* _EXCERPT_
Hovea corrickiae

Scientific classification
- Kingdom: Plantae
- Clade: Tracheophytes
- Clade: Angiosperms
- Clade: Eudicots
- Clade: Rosids
- Order: Fabales
- Family: Fabaceae
- Subfamily: Faboideae
- Genus: Hovea
- Species: H. corrickiae
- Binomial name: Hovea corrickiae J.H.Ross

= Hovea corrickiae =

- Genus: Hovea
- Species: corrickiae
- Authority: J.H.Ross

Species of legume

Hovea corrickiae is a species of flowering plant in the family Fabaceae and is endemic to south-eastern Australia. It is a shrub or slender tree with densely hairy branchlets, narrowly egg-shaped or elliptic, dark green leaves with stipules at the base, and mostly pale to deep mauve, pea-like flowers.

==Description==
Hovea corrickiae is a slender shrub or tree that typically grows to a height of up to 5 m, its branchlets densely hairy. The leaves are narrowly egg-shaped to elliptic, mostly 30–114 mm long and 7–20 mm wide with stipules up to 1.2 mm long at the base. The upper surface of the leaves is glossy dark green, the lower surface densely hairy. The flowers are usually arranged in pairs or threes, each flower on a pedicel 5.0–9.5 mm long with bracteoles at the base of the sepals and bracts 1–2 mm long below. The sepals are joined at the base, the two upper lobes 6.0–6.5 mm long, the three lower lobes 2.5–3.5 mm long. The standard petal is white or pale to deep mauve and 9.5–10.5 mm long, 11–13 mm wide, the wings, 8.5–10 mm long and the keel 5.7–6.5 mm long. Flowering occurs from September to October and the fruit is an oval or elliptic pod 10–20 mm long.

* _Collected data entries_

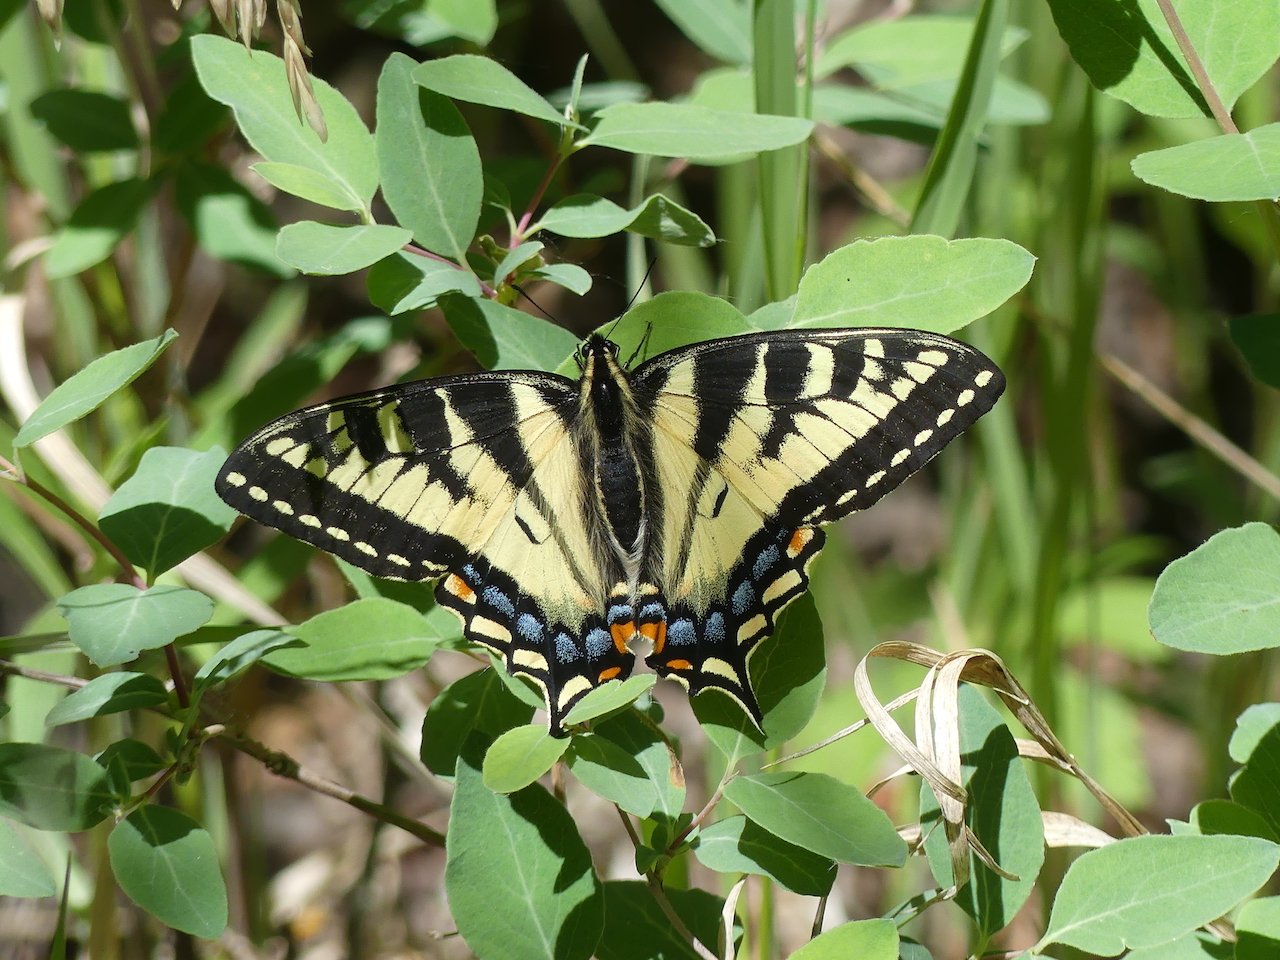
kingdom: Animalia
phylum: Arthropoda
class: Insecta
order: Lepidoptera
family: Papilionidae
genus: Pterourus
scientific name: Pterourus rutulus
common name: Western Tiger Swallowtail
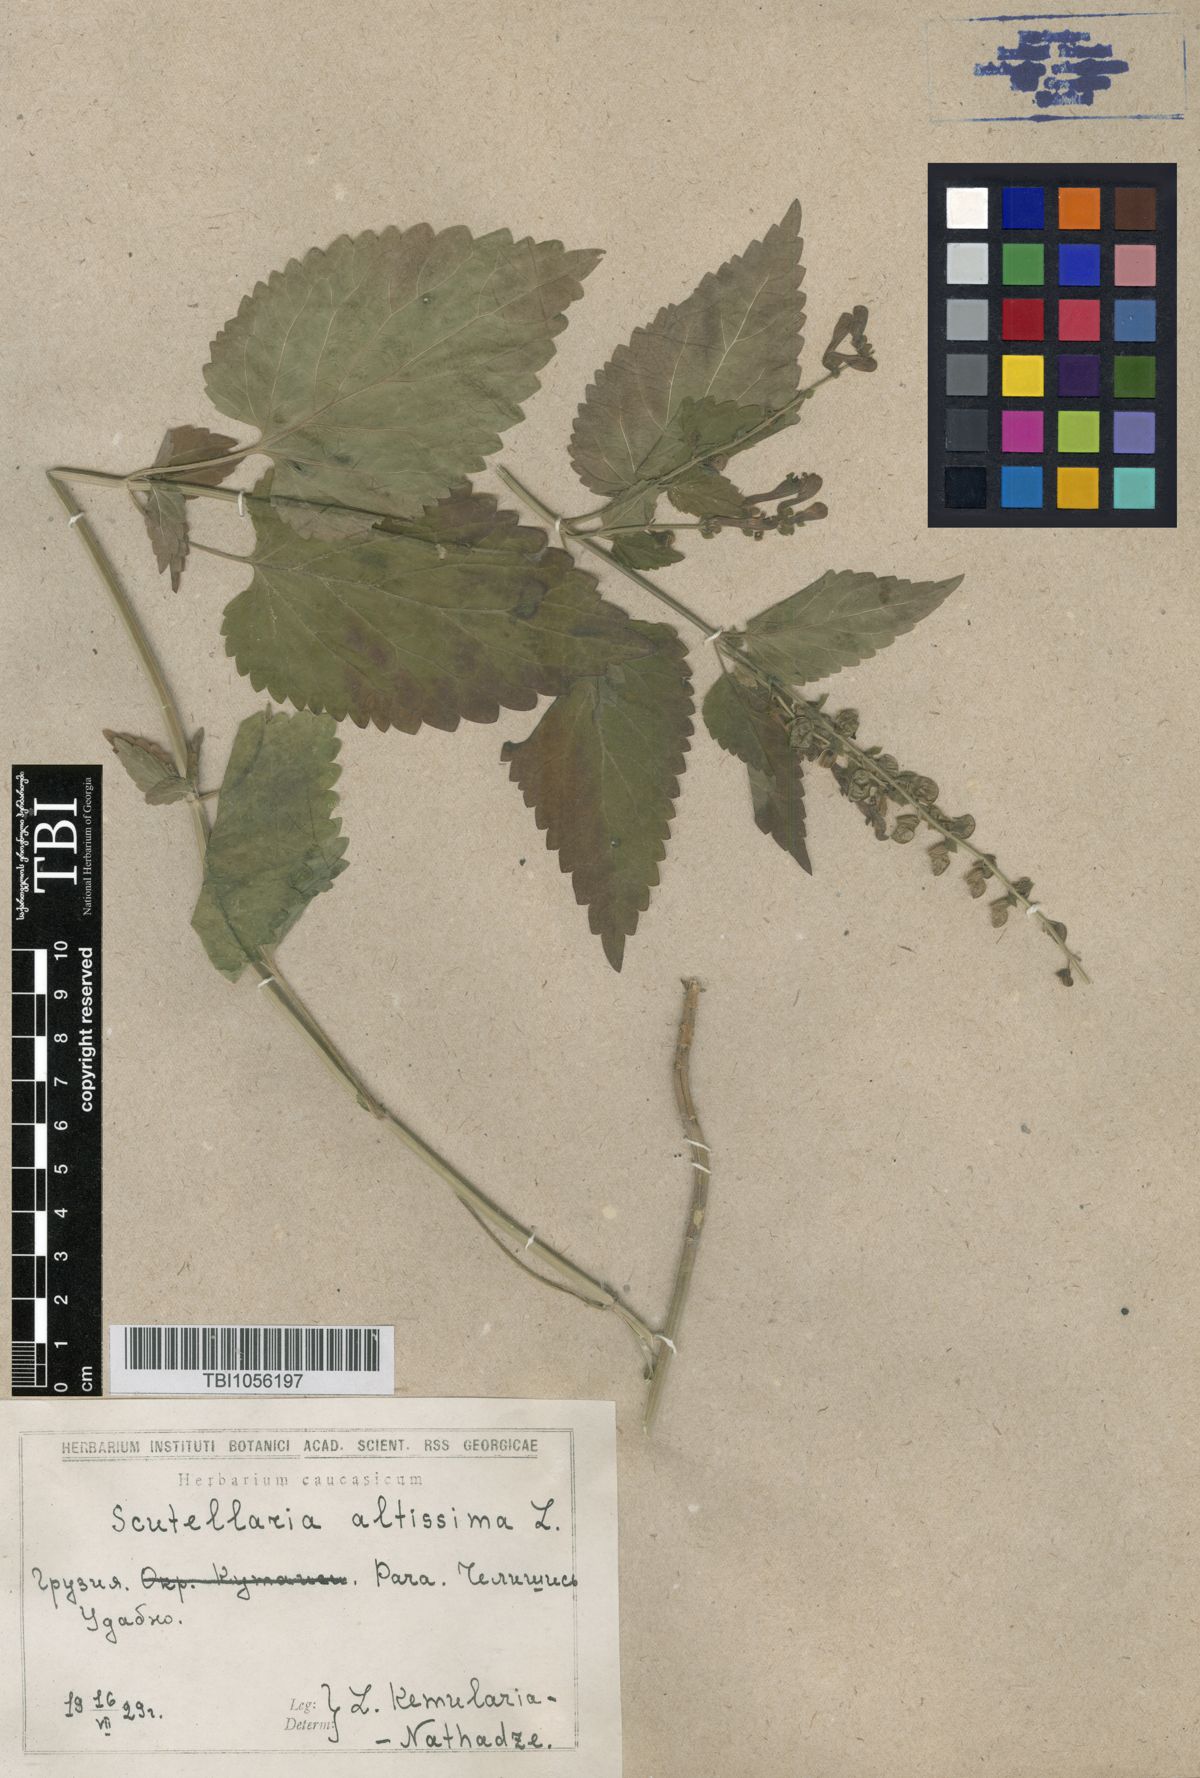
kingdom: Plantae
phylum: Tracheophyta
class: Magnoliopsida
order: Lamiales
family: Lamiaceae
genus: Scutellaria
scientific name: Scutellaria altissima
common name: Somerset skullcap
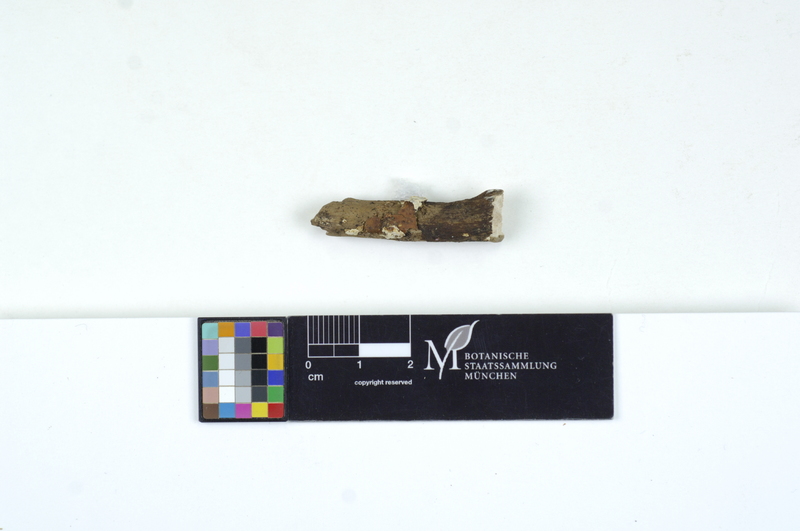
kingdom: Fungi
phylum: Basidiomycota
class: Agaricomycetes
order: Auriculariales
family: Auriculariaceae
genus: Amphistereum
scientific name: Amphistereum leveilleanum
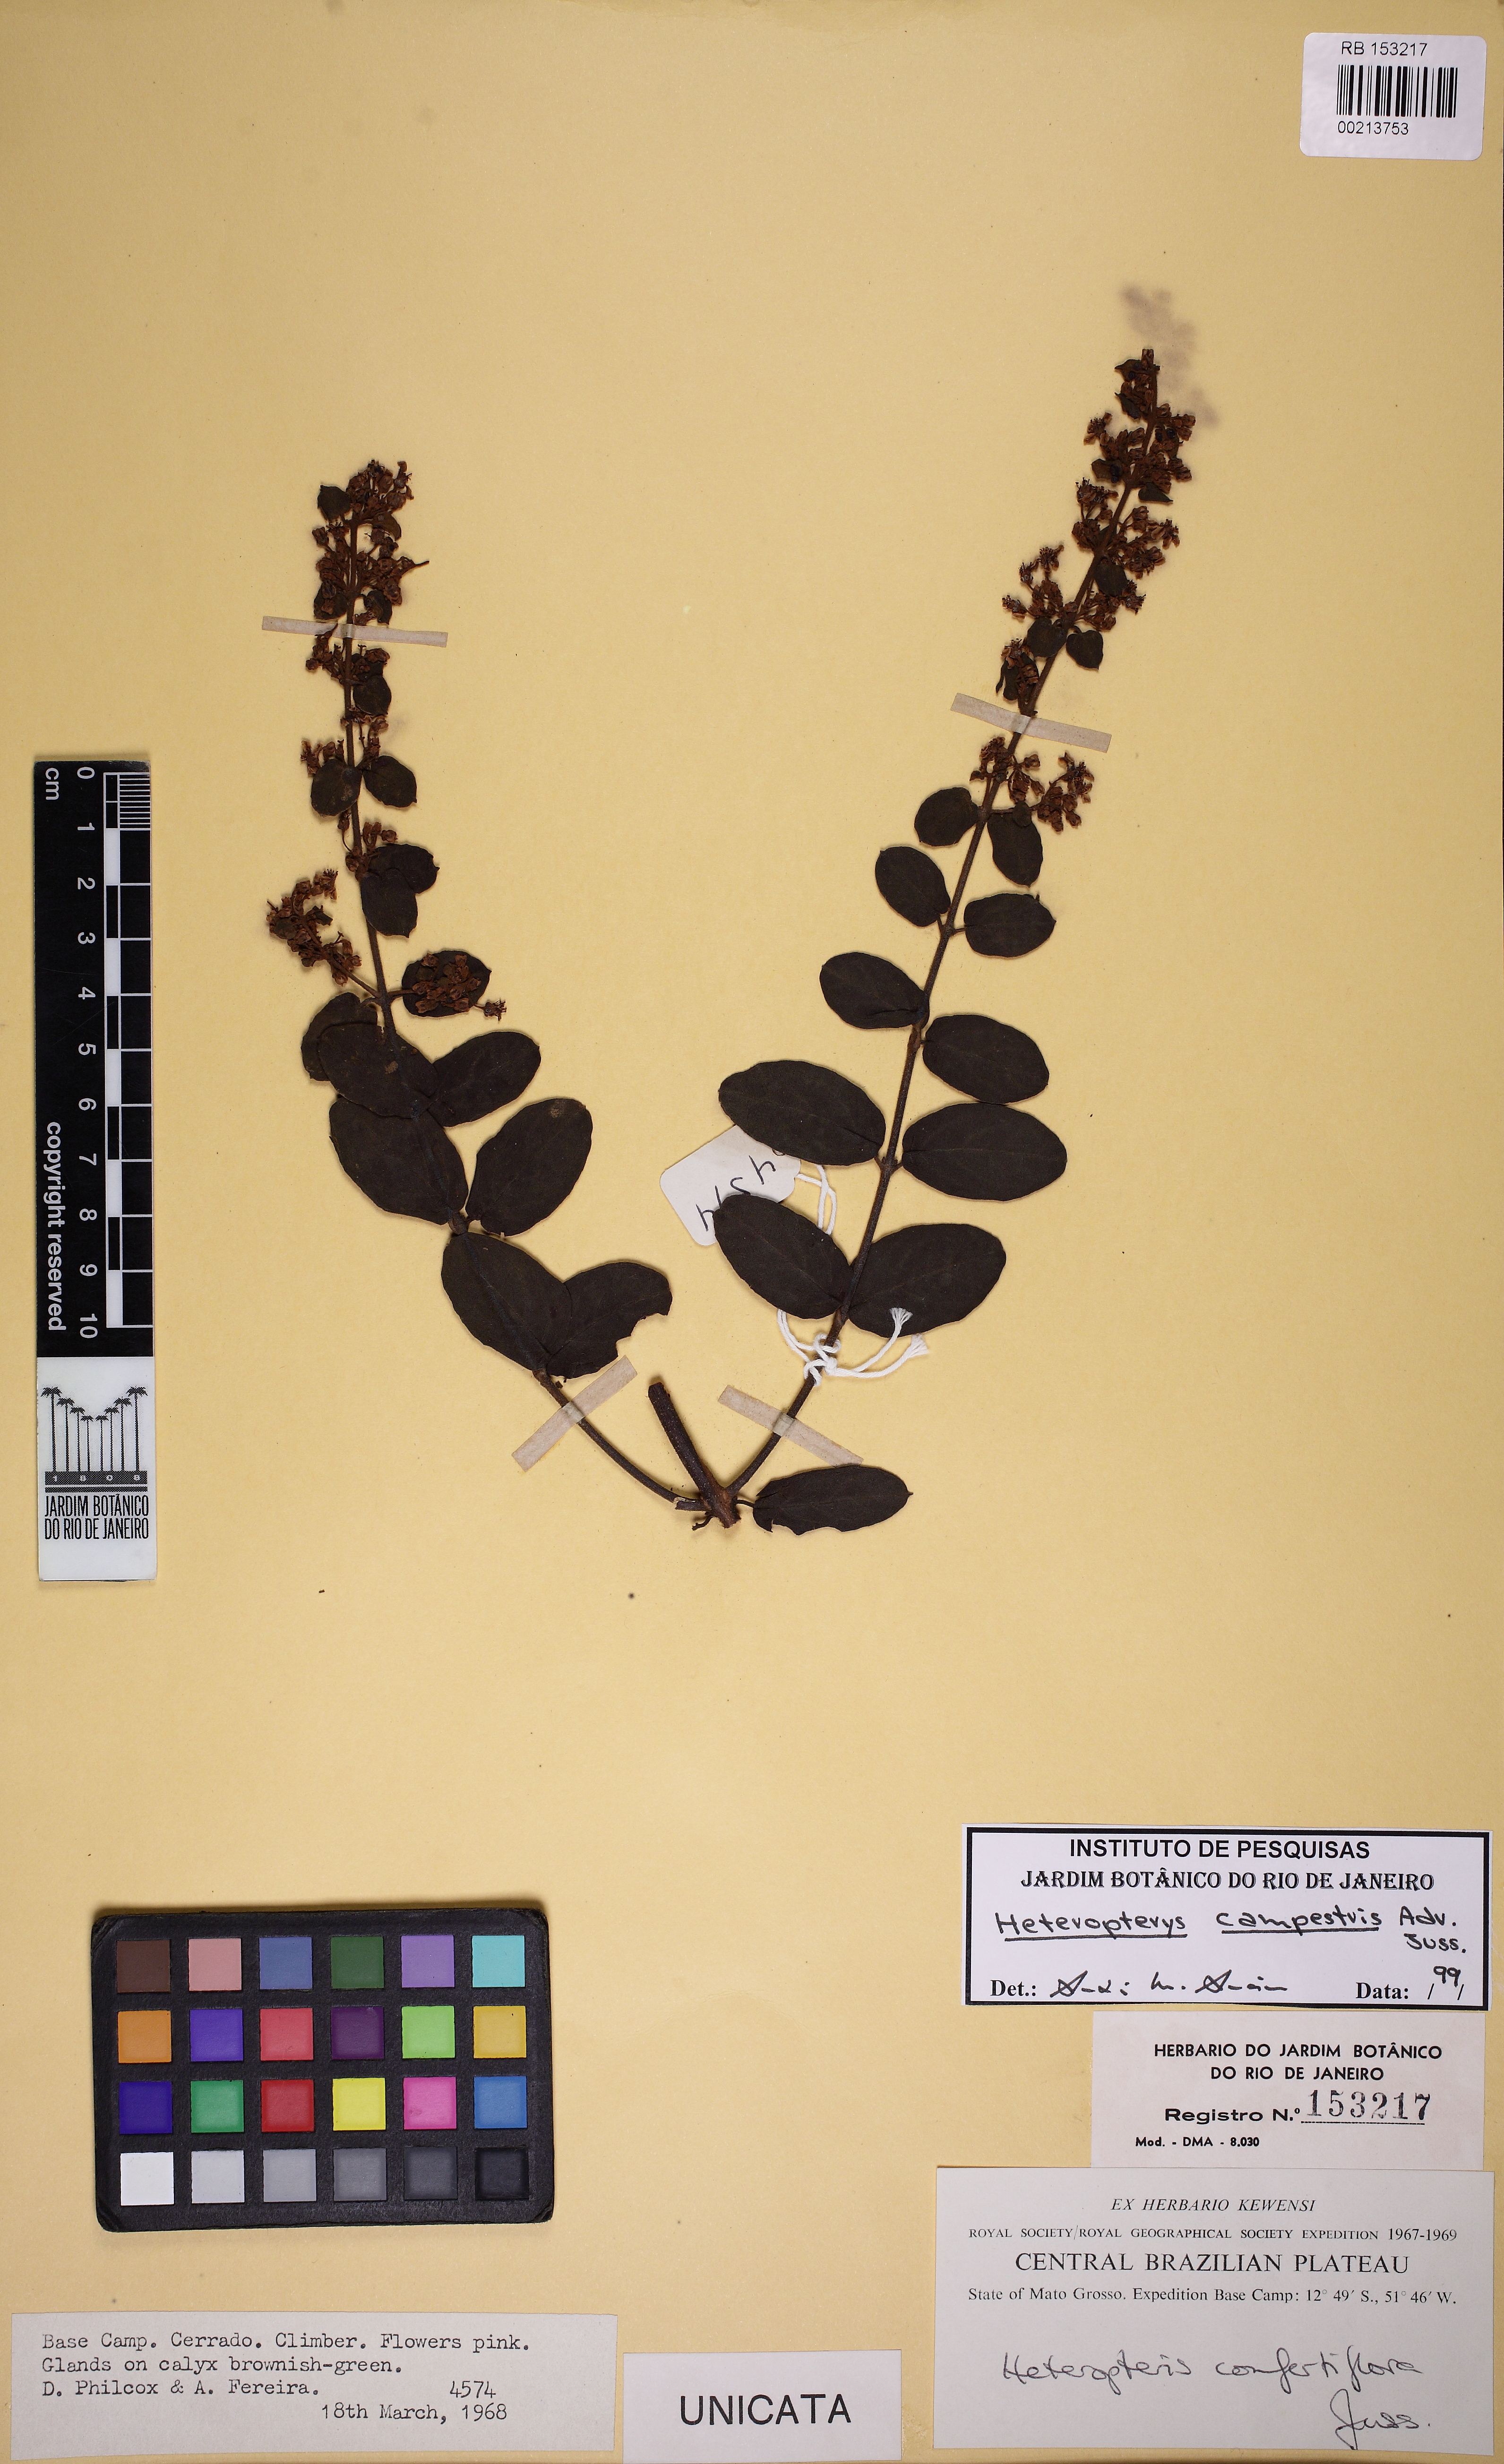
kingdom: Plantae
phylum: Tracheophyta
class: Magnoliopsida
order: Malpighiales
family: Malpighiaceae
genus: Heteropterys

* _WORK INSTRUCTION_
Quote the text on Hovea corrickiae word for word, starting at the words that contain "Hovea corrickiae is a species" and stopping after "mauve, pea-like flowers.". The entries were taken from a source separate from the text on Hovea corrickiae.

* _EXERCISE SOLUTION_
Hovea corrickiae is a species of flowering plant in the family Fabaceae and is endemic to south-eastern Australia. It is a shrub or slender tree with densely hairy branchlets, narrowly egg-shaped or elliptic, dark green leaves with stipules at the base, and mostly pale to deep mauve, pea-like flowers.